The S95 has saved my arse big time on this trip and three rides in I’m feeling confident that I’m going to arrive back home with the Scottish section just about bagged.

It’s been a long week on the road though and I am sorely missing my family. Life on the bike and in the van is often devoid of conversation for long periods forcing me to chat with anything that will listen. I now thank the sat-nav at every spoken direction, converse with radio presenters and talk to myself incessantly. Shop visits are particularly stressful as I natter away to the nice lady at the till whist she silently wishes I would sod off and stop wittering on about cycling and the weather.

I’d phone the speaking clock for a quick chat if I could but I’m not even sure if it exists anymore? Which would be a shame as I look back with fond memories of my Dad phoning it every time I got a watch for my birthday. In a bid to ensure that said timepiece was correctly synchronised. I suspect he still knows the number, you can take the Dad out of the RAF but you can’t take the RAF from the Dad..or something like that.

I did meet one vey friendly fellow as I sat on a bench overlooking Loch Riddon and the Isle of Bute. I had the sensation of going all light and glanced to my left to see a huge mound of lard lowering itself onto the seat. The lard mountain was grasping a packet of Embassy Number Ones and I detected the smell of Eighty Shilling as well.

“I’ll be needed some information on that”, he softly demanded and pointed to my lightweight titanium steed. Slightly bemused, I informed him that it was a bicycle and that I had used it to propel myself to this point without the use of fossil fuels or Big Macs.

“Aye, I ken that, young laddie, but as you’ll agree I cud dae wi shedding a poooound or tae”, is what I think came back in response. Pushing my luck I told him that I’d looked similar about a year ago until I’d purchased the bike and that my wife had forced me into it after moaning that I was twice the man she’d married. It was touch and go, but eventually he beamed a jabba-like smile back at me and we talked for a few minutes more.

The conversation was animated as I spouted on and on about cycling, it’s benefits, where it takes you and how it had certainly changed my life. I saw a strange emotion in his eyes, almost a longing. He was over 60, obese, a smoker and being tugged round Scotland in the back seat of his offspring’s car. I felt as if there was a small spark in there that wanted to do something about it but it would never grow into a flame. He said he’d look out for my book, I hope he is still around to see it published. As I cycled away I felt a strange tractor beam tugging away at the flapjack in my jersey pocket.

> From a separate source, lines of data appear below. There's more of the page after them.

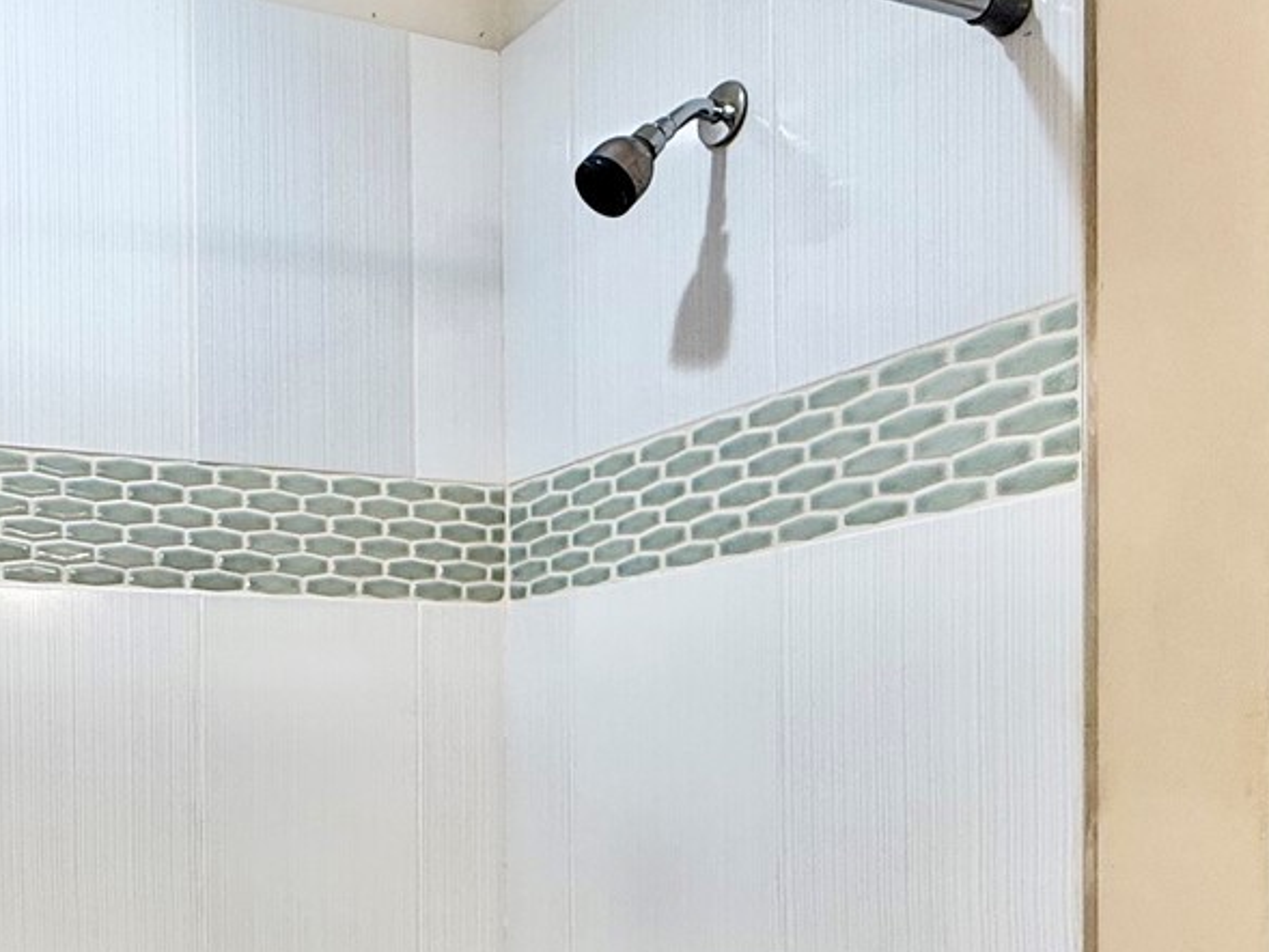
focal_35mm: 38
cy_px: 806
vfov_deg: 36.0
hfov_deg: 44.3
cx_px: 114
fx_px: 1393
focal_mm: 2.22
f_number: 2.2
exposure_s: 1/120
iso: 160
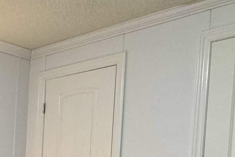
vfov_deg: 17.7
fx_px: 457
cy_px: 224
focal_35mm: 70
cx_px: -90
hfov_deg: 24.3
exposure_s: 1/60
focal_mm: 2.22
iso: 200
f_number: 2.2
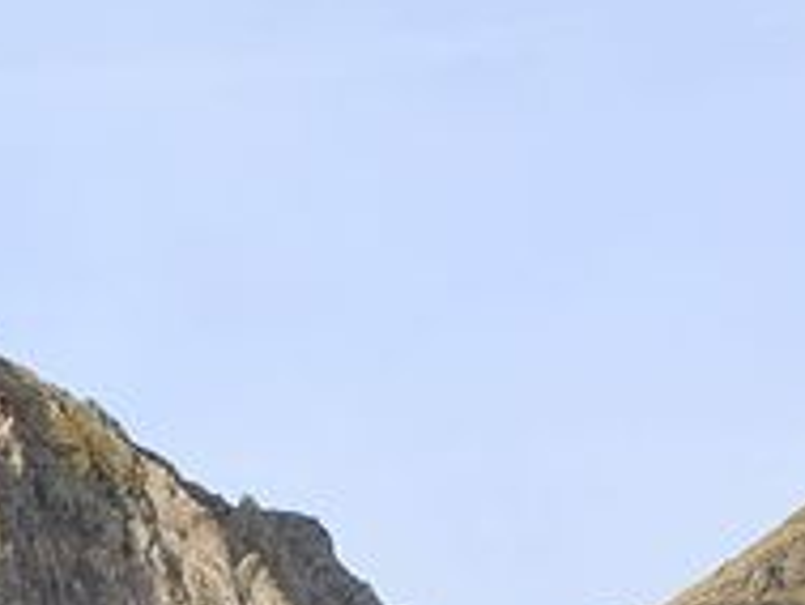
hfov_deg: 16.2
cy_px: 1048
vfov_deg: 12.4
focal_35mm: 110
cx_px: -439
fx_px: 2560
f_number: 2.4
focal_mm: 4.3
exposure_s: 1/549
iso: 50
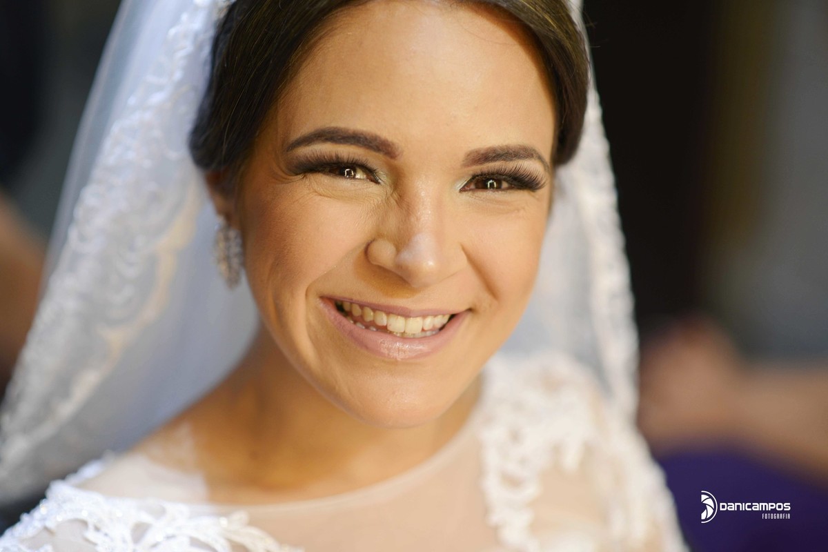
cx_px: 414
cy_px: 276
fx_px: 1955
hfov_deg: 23.9
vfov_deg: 16.1
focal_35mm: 85
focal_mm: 85
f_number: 2
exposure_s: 1/80
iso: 320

Writing this, I am currently at Aviemore, resident within campsite that bizarrely has an on-site Italian restaurant. Tomorrow I cross swords with the Cairngorms and one of the longest rides of the Scottish section. It’s not far off one hundred miles and true to form the weather forecast mentions a warning for some bloke called “Doctor Foster”. However, to date I’ve been a little jammy as far as the rain is concerned. Through nothing more that pure chance, I’ve managed to ride around the weather systems and have yet to feel the slap of a single drop of rain. A superstitious writer would know better than to end on a sentence like that.

Dave

17th April 2011

**STOP PRESS**

Like a little mouse I scurried out under the huge cat of the imposing clouds over the Cairngorms. I time trialled around the mountains, down valleys and over hills and arrived back at my van as dry as Tutankamon’s (sp.) armpit. I decided against the run up to the ski station as it was looking pretty grim up there, but I’ve jammied it again with another rain free 80 miles.